(Beginning of SUPPLIED ENTRIES)

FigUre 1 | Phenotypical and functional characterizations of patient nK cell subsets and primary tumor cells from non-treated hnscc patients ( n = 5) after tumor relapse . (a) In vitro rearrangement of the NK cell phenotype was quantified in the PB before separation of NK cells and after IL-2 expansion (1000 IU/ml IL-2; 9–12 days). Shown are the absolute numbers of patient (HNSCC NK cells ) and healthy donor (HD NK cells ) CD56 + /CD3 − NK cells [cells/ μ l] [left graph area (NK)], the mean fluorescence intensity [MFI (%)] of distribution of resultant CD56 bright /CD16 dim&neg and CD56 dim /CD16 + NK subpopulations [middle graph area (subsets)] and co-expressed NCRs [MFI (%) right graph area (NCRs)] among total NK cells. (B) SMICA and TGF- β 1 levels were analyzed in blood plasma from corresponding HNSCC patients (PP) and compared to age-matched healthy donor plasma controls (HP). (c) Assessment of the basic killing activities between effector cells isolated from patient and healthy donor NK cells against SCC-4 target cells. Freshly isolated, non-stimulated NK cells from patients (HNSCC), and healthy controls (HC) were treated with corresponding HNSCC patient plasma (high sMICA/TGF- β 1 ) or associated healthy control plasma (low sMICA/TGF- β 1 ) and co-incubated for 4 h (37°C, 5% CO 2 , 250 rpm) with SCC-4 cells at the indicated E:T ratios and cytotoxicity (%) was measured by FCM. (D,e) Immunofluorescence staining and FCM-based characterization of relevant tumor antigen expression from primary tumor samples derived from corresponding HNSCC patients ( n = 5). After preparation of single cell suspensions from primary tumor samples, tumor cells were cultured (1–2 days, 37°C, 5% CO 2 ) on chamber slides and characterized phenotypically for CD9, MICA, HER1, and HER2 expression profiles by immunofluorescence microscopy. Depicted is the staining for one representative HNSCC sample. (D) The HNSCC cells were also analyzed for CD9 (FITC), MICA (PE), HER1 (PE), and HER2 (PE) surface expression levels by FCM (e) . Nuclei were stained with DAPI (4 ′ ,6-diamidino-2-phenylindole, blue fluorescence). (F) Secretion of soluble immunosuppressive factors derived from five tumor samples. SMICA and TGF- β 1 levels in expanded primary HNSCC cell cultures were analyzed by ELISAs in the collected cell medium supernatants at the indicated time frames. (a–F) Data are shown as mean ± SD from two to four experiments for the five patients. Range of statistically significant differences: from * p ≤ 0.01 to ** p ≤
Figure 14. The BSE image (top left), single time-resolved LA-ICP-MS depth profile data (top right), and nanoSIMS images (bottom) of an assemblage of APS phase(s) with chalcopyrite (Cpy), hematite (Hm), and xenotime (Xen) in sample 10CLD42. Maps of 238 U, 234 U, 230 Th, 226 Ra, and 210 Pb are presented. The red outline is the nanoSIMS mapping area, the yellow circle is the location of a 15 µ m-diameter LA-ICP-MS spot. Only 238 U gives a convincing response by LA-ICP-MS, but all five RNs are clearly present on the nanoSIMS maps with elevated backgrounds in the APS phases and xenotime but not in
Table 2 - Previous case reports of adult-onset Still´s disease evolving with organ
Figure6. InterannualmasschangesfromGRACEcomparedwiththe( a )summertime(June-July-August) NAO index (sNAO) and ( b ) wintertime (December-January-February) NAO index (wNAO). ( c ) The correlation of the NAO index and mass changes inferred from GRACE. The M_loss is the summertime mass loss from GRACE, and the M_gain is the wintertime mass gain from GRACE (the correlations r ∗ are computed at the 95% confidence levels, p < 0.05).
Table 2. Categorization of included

(End of SUPPLIED ENTRIES)

TASK ITEM
Please go through the entries and show every line with the word "Table".

ANSWER BOX
Table 2 - Previous case reports of adult-onset Still´s disease evolving with organ
Table 2. Categorization of included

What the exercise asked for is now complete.